エクセルも、詳細なクラス図も捨てた。代わりに手にしたのは、ホワイトボードと、Markdown、そして「捨てる勇気」だ。

ここから先は、僕が実際に現場でどうやって「MVD」を実践し、チームの信頼を勝ち取り、かつ自分自身の作業時間も大幅に短縮できたか、その具体的な中身について話していこうと思う。

特に、これから海外で働きたいと思っている人にとって、この「ドキュメントに対する姿勢(マインドセット)」の切り替えは、英語力やコーディングスキル以上に重要な「ソフトスキル」になるはずだ。

なぜなら、海外の現場では「成果(Output)」がすべてだけど、ドキュメント作成時間はしばしば「コスト」と見なされる。いかにコストをかけずに、最大の理解(Outcome)を生み出すか。これができれば、君は「仕事が速い上に、チームを円滑にするエンジニア」として重宝されることになるからだ。

準備はいいかな?

次のセクションでは、MVDの具体的な定義と、それを支える「3つの黄金律(Goldilocks Principle)」について掘り下げていくよ。

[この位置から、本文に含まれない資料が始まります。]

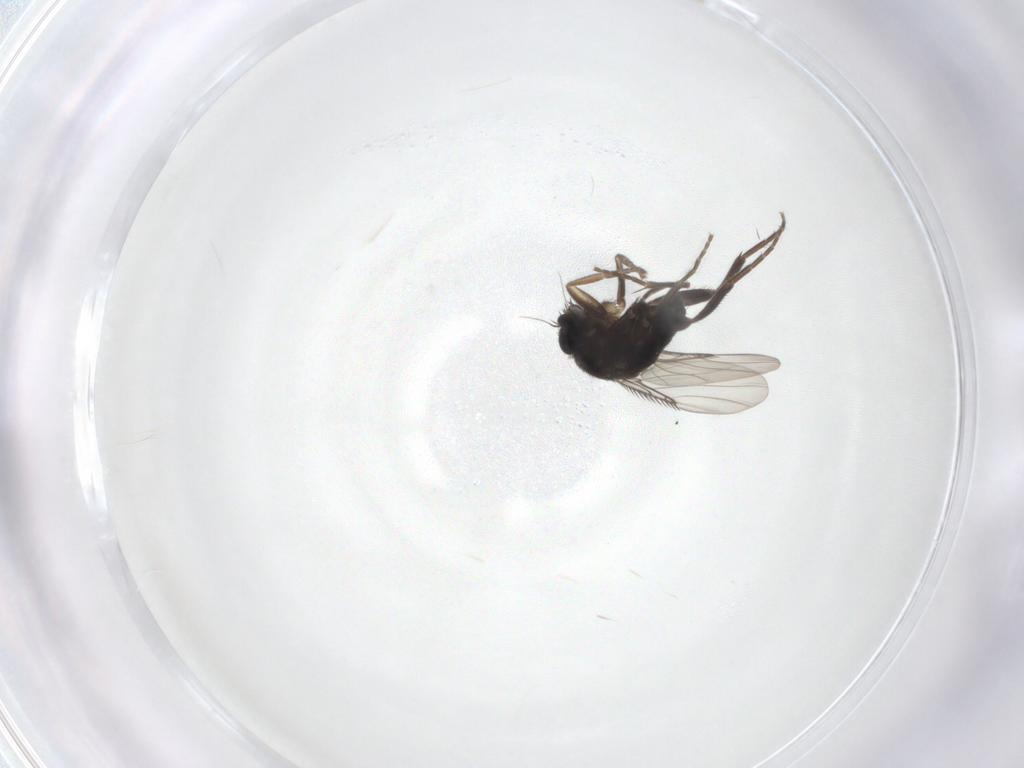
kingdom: Animalia
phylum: Arthropoda
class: Insecta
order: Diptera
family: Phoridae
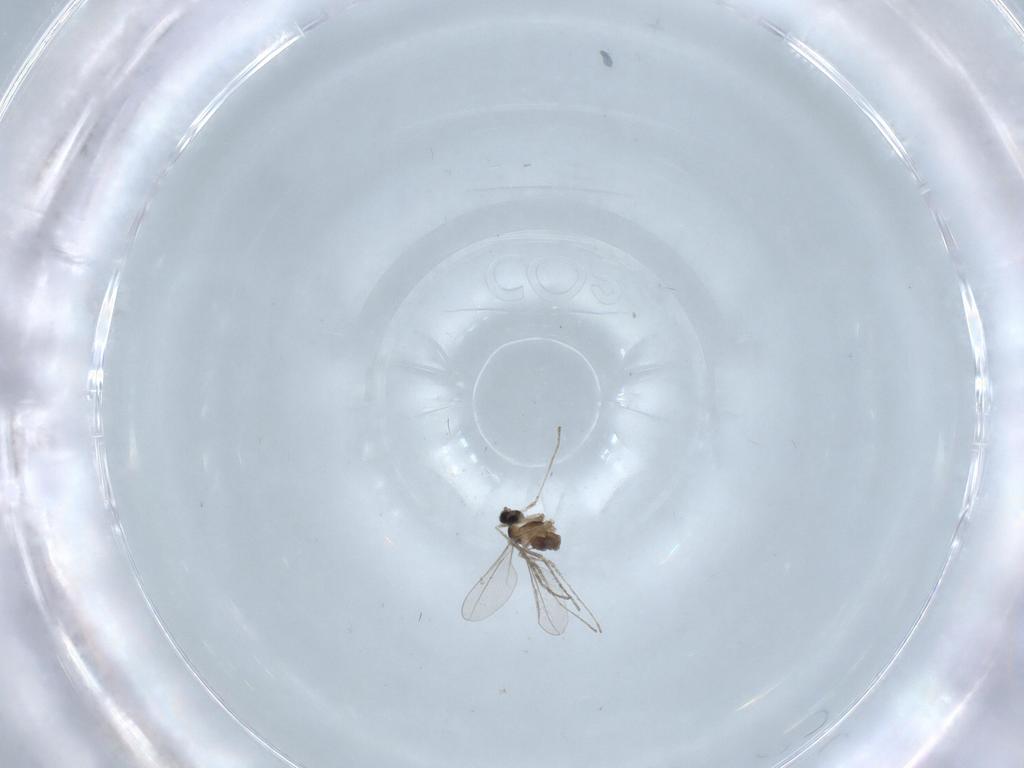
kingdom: Animalia
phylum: Arthropoda
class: Insecta
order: Diptera
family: Cecidomyiidae
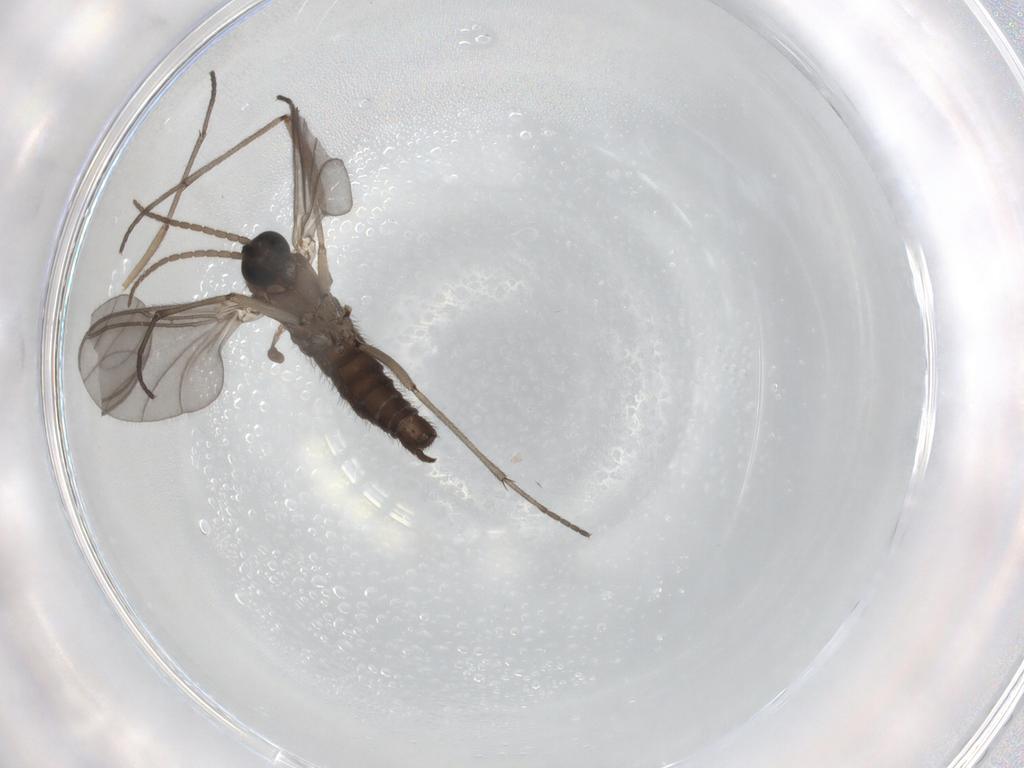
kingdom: Animalia
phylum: Arthropoda
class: Insecta
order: Diptera
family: Sciaridae
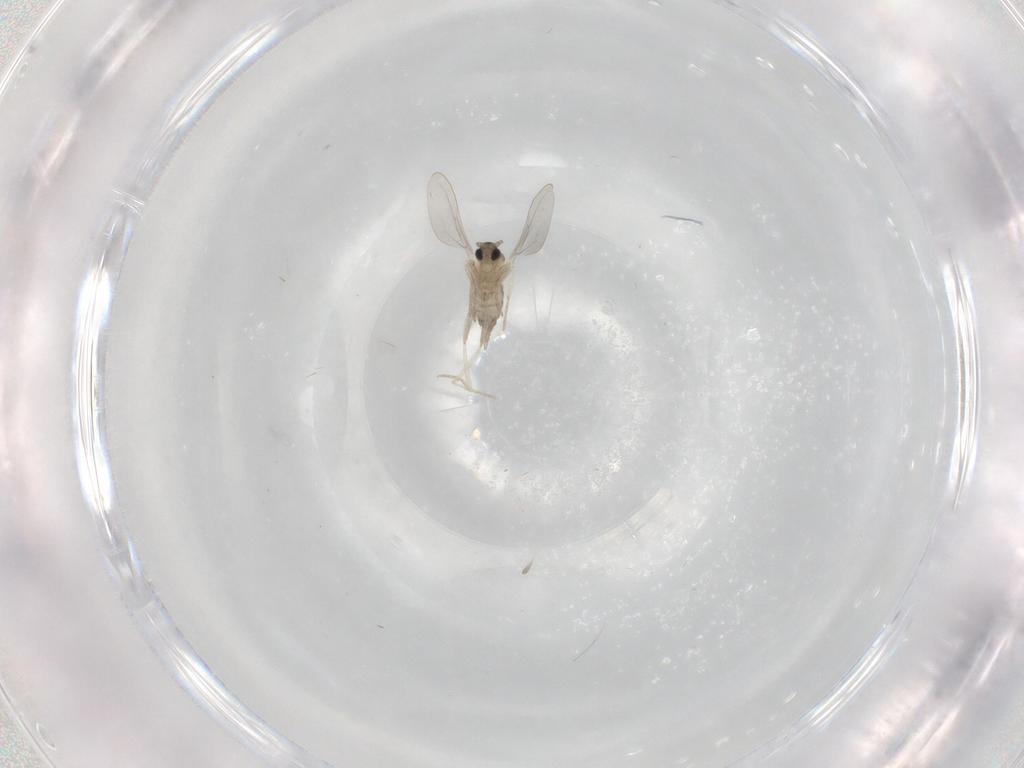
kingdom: Animalia
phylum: Arthropoda
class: Insecta
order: Diptera
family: Cecidomyiidae
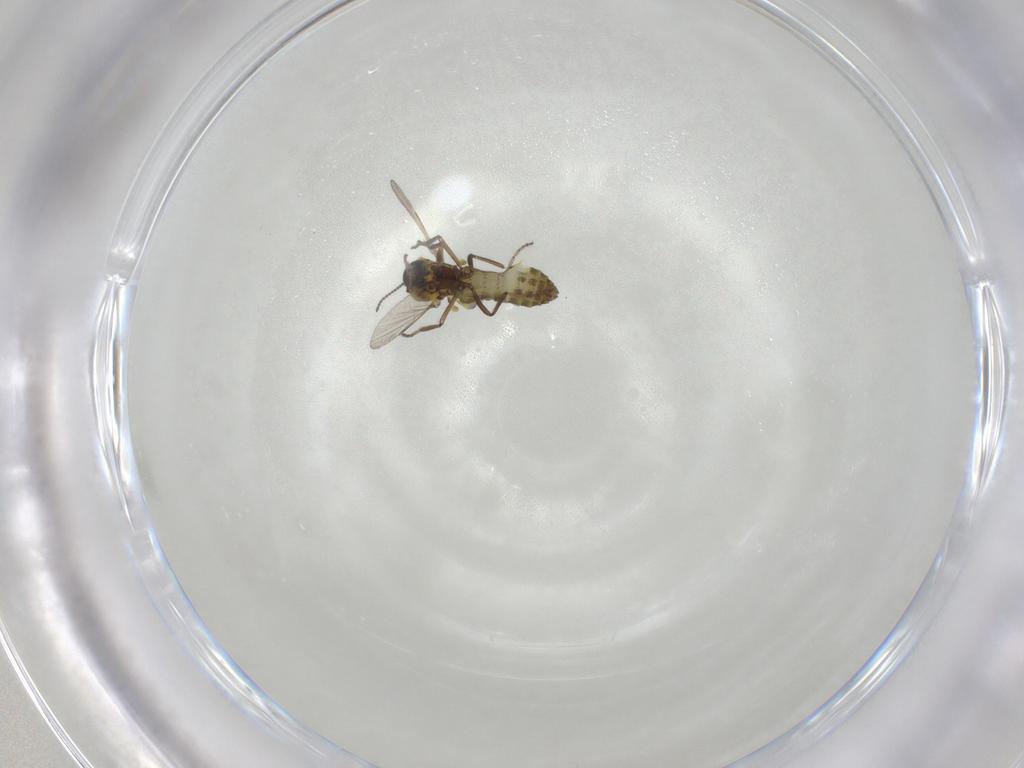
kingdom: Animalia
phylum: Arthropoda
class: Insecta
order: Diptera
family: Ceratopogonidae
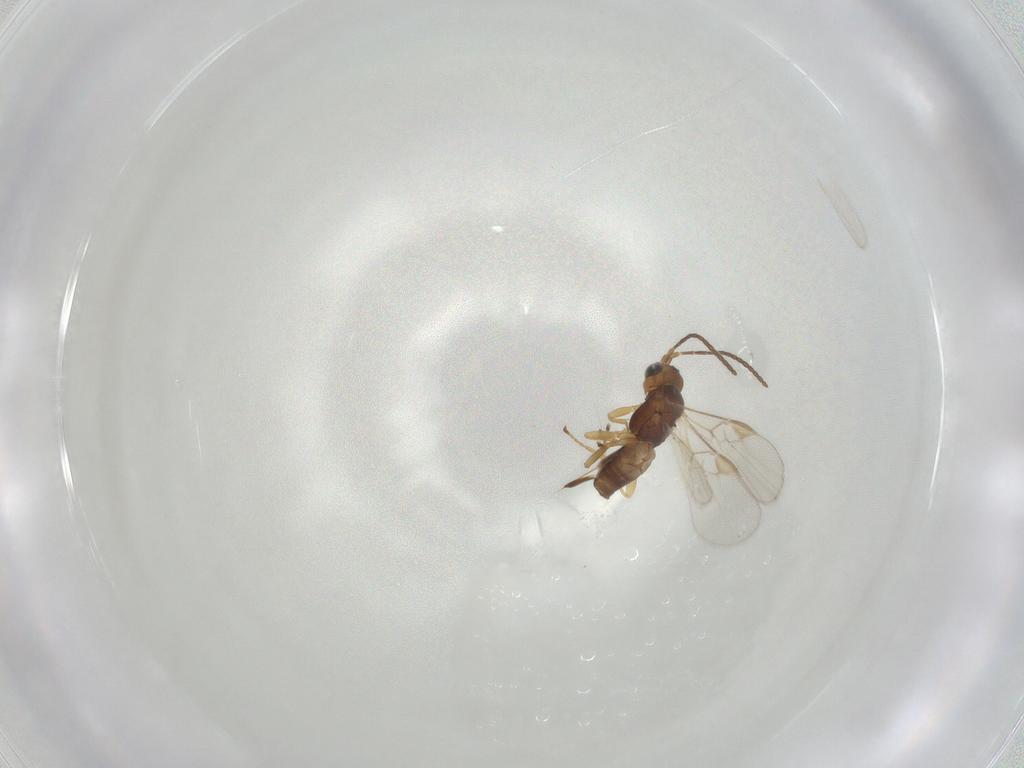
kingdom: Animalia
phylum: Arthropoda
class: Insecta
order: Hymenoptera
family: Braconidae
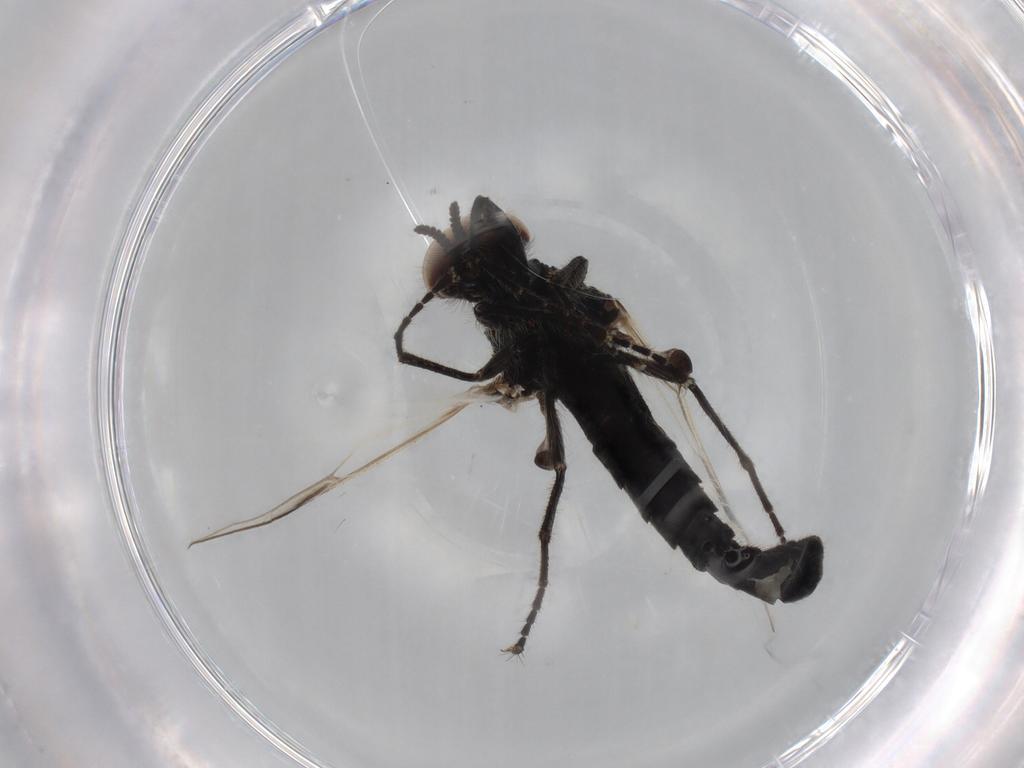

“Minimum Viable Documentation” (MVD) とは何か? 「No Docs」ではなく「Smart Docs」を目指すゴールドロックスの法則

「全部書くな。でも、何も書かないのはもっと罪だ」

前回、チームリーダーのトムに「Spec(仕様書)がない」と嘆いた僕が、次に直面したのはこの禅問答のような課題だった。

完璧なドキュメントはメンテナンスコストが高すぎてすぐに腐る。一方で、ドキュメントゼロ(No Docs)は、知識が属人化し、誰かが退職した瞬間にプロジェクトが死ぬ「バス係数(Bus Factor)」が高い危険な状態だ。

じゃあ、その中間地点はどこにある?

そこで登場するのが、”Minimum Viable Documentation” (MVD) という考え方だ。

1. MVDの定義:「Smart Docs」への転換

MVDの本質は、「ドキュメント作成を『作業』ではなく『投資』として捉えること」にある。

コードを書く時間は、機能というリターンを生む。では、ドキュメントを書く時間は何を生むべきか? それは「将来のチーム(あるいは半年後の自分)の時間を節約する」というリターンだ。

多くの日本人エンジニア(かつての僕を含む)は、ドキュメントを「納品物」として捉えがちだ。だから、体裁を気にし、すべてのクラス、すべてのメソッドを網羅しようとする。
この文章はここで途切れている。